• Action item: Tally the lines in the items below that contain the string "numbers", matching case exactly, and reply with only the number.

• Provided data:
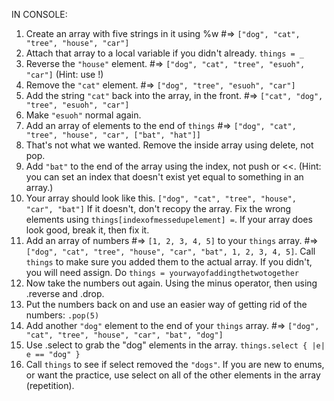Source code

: IN CONSOLE:

1. Create an array with five strings in it using %w #=> `["dog", "cat", "tree", "house", "car"]`
2. Attach that array to a local variable if you didn't already. `things = _`
2. Reverse the `"house"` element. #=> `["dog", "cat", "tree", "esuoh", "car"]` (Hint: use !)
3. Remove the `"cat"` element. #=> `["dog", "tree", "esuoh", "car"]`
4. Add the string `"cat"` back into the array, in the front. #=> `["cat", "dog", "tree", "esuoh", "car"]`
5. Make `"esuoh"` normal again.
6. Add an array of elements to the end of `things` #=> `["dog", "cat", "tree", "house", "car", ["bat", "hat"]]`
7. That's not what we wanted. Remove the inside array using delete, not pop.
8. Add `"bat"` to the end of the array using the index, not push or <<. (Hint: you can set an index that doesn't 
   exist yet equal to something in an array.)
9. Your array should look like this. `["dog", "cat", "tree", "house", "car", "bat"]` If it doesn't,
   don't recopy the array. Fix the wrong elements using `things[indexofmessedupelement] =`. If your array does
   look good, break it, then fix it.
10. Add an array of numbers #=> `[1, 2, 3, 4, 5]` to your `things` array. #=>
    `["dog", "cat", "tree", "house", "car", "bat", 1, 2, 3, 4, 5]`. Call `things` to make sure you added them 
    to the actual array. If you didn't, you will need assign. Do `things = yourwayofaddingthetwotogether`
11. Now take the numbers out again. Using the minus operator, then using .reverse and .drop.
12. Put the numbers back on and use an easier way of getting rid of the numbers: `.pop(5)`
13. Add another `"dog"` element to the end of your `things` array. #=>
    `["dog", "cat", "tree", "house", "car", "bat", "dog"]`
14. Use .select to grab the "dog" elements in the array. `things.select { |e| e == "dog" }`
15. Call `things` to see if select removed the `"dogs"`. If you are new to enums, or want the practice, use 
    select on all of the other elements in the array (repetition).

• Answer box: 3